If you’re looking for an alternative treatment option to soothe an achey back, you’re in the right place. Here are all the details.

Have you heard of electrotherapy? This practice could literally put shivers down your spine.

Typically, a battery-powered device, connected to adhesive electrode pads, are placed onto the skin.

Once the machine is turned on, a mild electric current pulses through you via the electrode pads.

It may seem counterintuitive, but electrotherapy can be used to reduce an achy back – and some people have reported it feels relaxing.

The most common type of electrotherapy, as pointed out by Spine Health, is transcutaneous electrical nerve stimulation (TENS).

TENS produces a feeling of tingling, vibrating, or a buzzing sensation along the targeted area of the back.

It’s thought electrical stimulation may directly block transmission of pain signals along the nerves.

Moreover, the treatment option has been shown to promote the release of endorphins – the body’s natural painkiller.

TENS is available in hand-held controllers, whereby the individual is able to select from a range of options.

Options consist of high frequency or low frequency current, as well as complex patterns of stimulation.
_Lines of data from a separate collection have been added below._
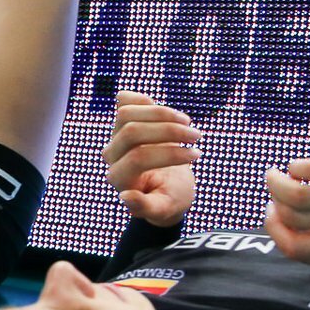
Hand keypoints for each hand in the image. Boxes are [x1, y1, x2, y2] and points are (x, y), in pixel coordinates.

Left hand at [104, 90, 200, 226]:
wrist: (168, 182)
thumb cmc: (169, 197)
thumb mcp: (164, 209)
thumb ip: (145, 208)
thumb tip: (125, 197)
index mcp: (120, 178)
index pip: (138, 157)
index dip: (169, 153)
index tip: (196, 155)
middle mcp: (112, 156)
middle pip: (132, 132)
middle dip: (169, 131)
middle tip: (197, 136)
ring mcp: (115, 136)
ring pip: (128, 113)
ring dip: (162, 113)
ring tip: (187, 122)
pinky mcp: (122, 121)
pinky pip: (125, 101)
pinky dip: (145, 100)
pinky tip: (168, 112)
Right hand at [263, 128, 309, 262]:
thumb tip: (274, 227)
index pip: (298, 250)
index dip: (273, 232)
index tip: (271, 213)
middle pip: (294, 218)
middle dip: (273, 202)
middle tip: (274, 190)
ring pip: (299, 196)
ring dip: (276, 183)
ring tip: (275, 176)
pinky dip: (294, 167)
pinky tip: (296, 166)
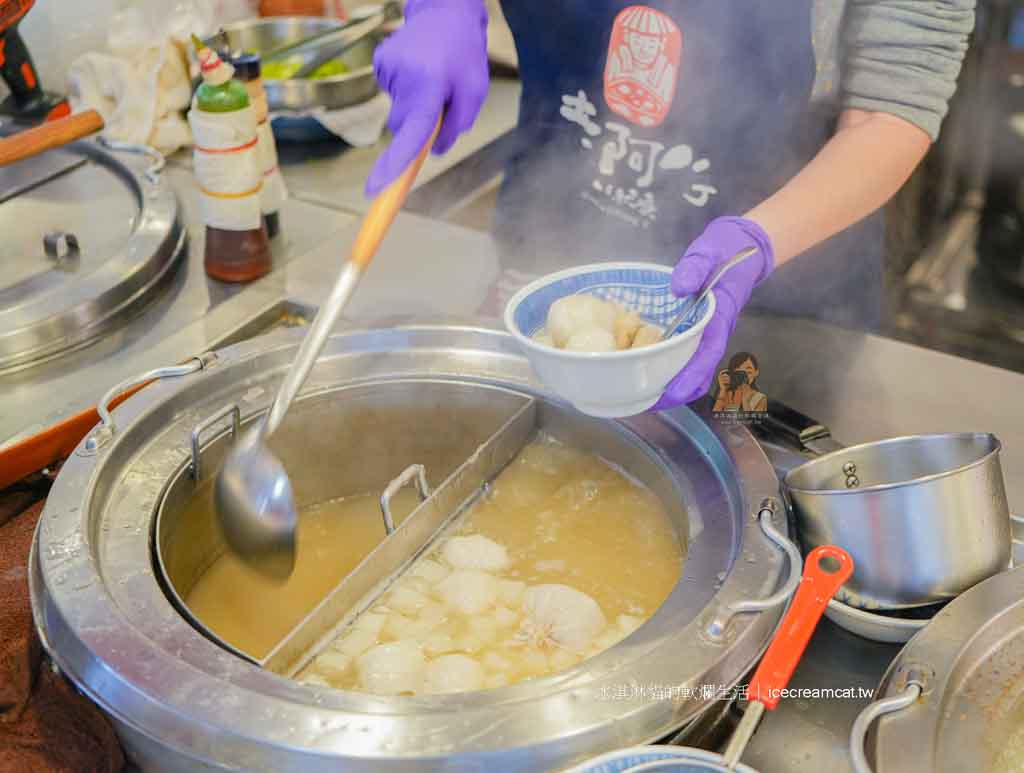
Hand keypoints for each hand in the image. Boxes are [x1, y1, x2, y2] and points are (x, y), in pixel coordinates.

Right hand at [365, 0, 488, 196]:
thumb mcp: (474, 92)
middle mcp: (403, 78)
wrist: (444, 11)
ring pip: (400, 112)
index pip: (410, 134)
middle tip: (442, 99)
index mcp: (428, 86)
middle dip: (422, 124)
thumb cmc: (463, 52)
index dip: (395, 164)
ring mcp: (387, 70)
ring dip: (416, 105)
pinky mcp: (379, 65)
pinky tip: (420, 71)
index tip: (376, 188)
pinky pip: (394, 96)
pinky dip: (407, 92)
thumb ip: (456, 125)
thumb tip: (433, 150)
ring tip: (434, 78)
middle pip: (405, 127)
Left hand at [652, 217, 774, 410]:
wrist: (743, 247)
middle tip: (643, 402)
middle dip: (675, 393)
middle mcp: (715, 332)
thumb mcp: (708, 251)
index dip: (689, 377)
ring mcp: (709, 335)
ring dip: (673, 387)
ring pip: (695, 372)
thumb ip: (694, 267)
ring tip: (643, 395)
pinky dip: (672, 372)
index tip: (670, 392)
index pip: (706, 355)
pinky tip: (649, 371)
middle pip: (700, 374)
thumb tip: (678, 287)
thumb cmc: (726, 250)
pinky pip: (689, 359)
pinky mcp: (701, 332)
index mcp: (719, 318)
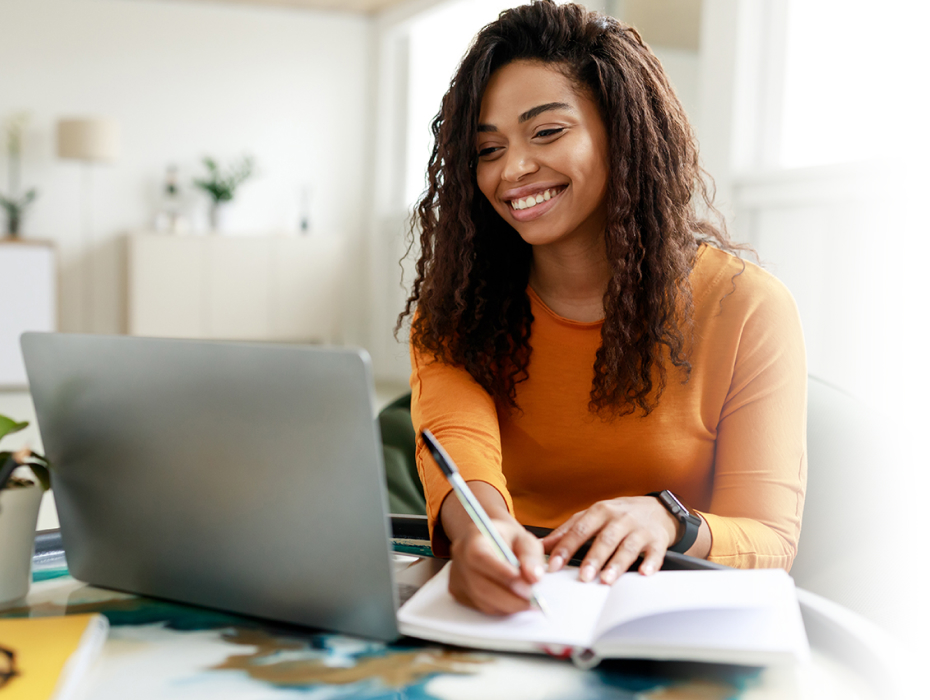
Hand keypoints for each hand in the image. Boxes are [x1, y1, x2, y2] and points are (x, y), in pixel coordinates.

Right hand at [448, 517, 545, 614]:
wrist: (491, 541)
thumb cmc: (507, 539)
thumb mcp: (524, 538)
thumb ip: (530, 555)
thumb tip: (534, 577)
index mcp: (473, 537)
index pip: (480, 557)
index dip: (501, 573)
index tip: (526, 585)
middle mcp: (460, 557)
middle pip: (480, 585)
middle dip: (510, 598)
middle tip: (534, 601)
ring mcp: (457, 577)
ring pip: (482, 600)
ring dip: (508, 605)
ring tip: (529, 602)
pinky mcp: (459, 592)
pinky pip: (481, 607)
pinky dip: (501, 608)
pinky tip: (514, 600)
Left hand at [541, 497, 678, 583]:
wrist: (657, 509)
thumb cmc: (619, 515)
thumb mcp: (592, 517)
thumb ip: (567, 531)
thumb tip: (541, 545)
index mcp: (600, 511)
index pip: (579, 530)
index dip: (566, 547)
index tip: (554, 565)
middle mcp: (619, 519)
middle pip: (604, 539)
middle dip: (593, 558)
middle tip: (583, 576)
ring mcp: (639, 529)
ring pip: (627, 547)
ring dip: (617, 564)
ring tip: (607, 579)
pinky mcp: (657, 540)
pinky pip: (654, 553)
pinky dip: (650, 563)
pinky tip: (644, 573)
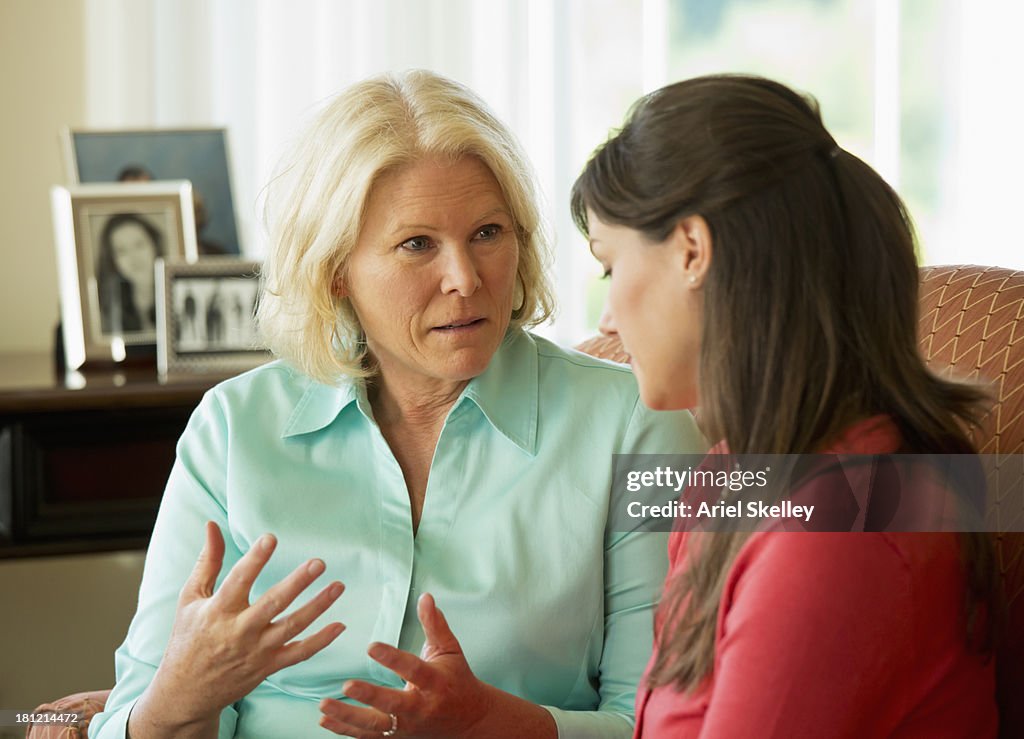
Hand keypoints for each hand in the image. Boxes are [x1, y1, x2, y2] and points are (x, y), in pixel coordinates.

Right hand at [138, 522, 345, 730]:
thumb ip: (207, 561)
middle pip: (273, 604)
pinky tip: (340, 625)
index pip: (238, 580)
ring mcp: (256, 651)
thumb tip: (213, 525)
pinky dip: (321, 641)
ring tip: (339, 586)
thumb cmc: (188, 637)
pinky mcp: (268, 666)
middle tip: (318, 563)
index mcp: (218, 610)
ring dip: (318, 606)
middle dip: (297, 583)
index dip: (255, 559)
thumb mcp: (190, 598)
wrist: (186, 692)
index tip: (271, 538)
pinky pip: (299, 654)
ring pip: (292, 627)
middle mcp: (239, 631)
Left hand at [319, 593, 490, 737]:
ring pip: (375, 726)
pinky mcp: (397, 738)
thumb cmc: (458, 680)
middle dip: (369, 696)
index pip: (412, 669)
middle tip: (347, 685)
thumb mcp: (450, 650)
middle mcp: (420, 707)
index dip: (393, 658)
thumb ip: (435, 624)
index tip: (372, 646)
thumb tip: (425, 596)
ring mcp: (407, 726)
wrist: (470, 721)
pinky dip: (345, 730)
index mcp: (434, 682)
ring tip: (324, 705)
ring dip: (348, 717)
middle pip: (392, 704)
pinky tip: (324, 719)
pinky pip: (368, 737)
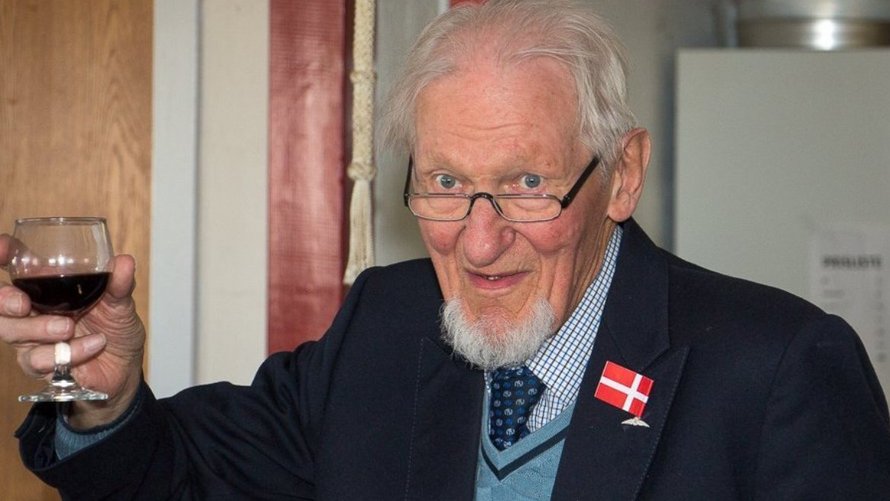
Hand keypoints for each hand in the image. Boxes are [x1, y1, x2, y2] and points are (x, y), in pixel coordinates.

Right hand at [0, 234, 145, 427]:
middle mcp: (34, 309)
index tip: (4, 249)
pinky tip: (92, 346)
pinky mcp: (40, 364)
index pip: (17, 265)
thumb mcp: (121, 304)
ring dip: (39, 329)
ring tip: (69, 328)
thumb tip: (124, 262)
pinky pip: (38, 359)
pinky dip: (68, 352)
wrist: (125, 369)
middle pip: (0, 301)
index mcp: (49, 287)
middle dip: (4, 300)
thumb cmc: (116, 329)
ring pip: (11, 331)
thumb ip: (120, 284)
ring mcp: (32, 338)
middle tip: (23, 304)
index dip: (5, 254)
People are often introduced to TENS therapy while undergoing physical therapy for their back problems.

Professional practices may administer 30-minute sessions of electrotherapy, but this varies from practitioner to practitioner.

This type of pain relief comes with its drawbacks, namely side effects.

One side effect could be skin irritation, showing up as a rash where the electro pads were attached.

Bear in mind that electrodes aren’t to be adhered to areas of broken skin, otherwise bruising, bleeding or an infection are possible.

Another precaution to bear in mind is that people who have pacemakers are generally advised not to use this piece of equipment.

This rings true for anybody who is pregnant, or suffers from a heart problem.

Other forms of electrotherapy include percutaneous electrical nerve stimulation (PENS) and electrical muscle stimulation (EMS).

Any type of electrotherapy is usually used in combination with other pain reduction techniques.

For instance, heat and ice therapy may be an effective complimentary treatment.

This involves heat from a warm bath, hot water bottle or heat wraps relaxing tense muscles and improving blood flow.

Increased blood flow brings nutrients and oxygen to muscles that need to heal.

Ice packs, on the other hand, help to reduce swelling and inflammation.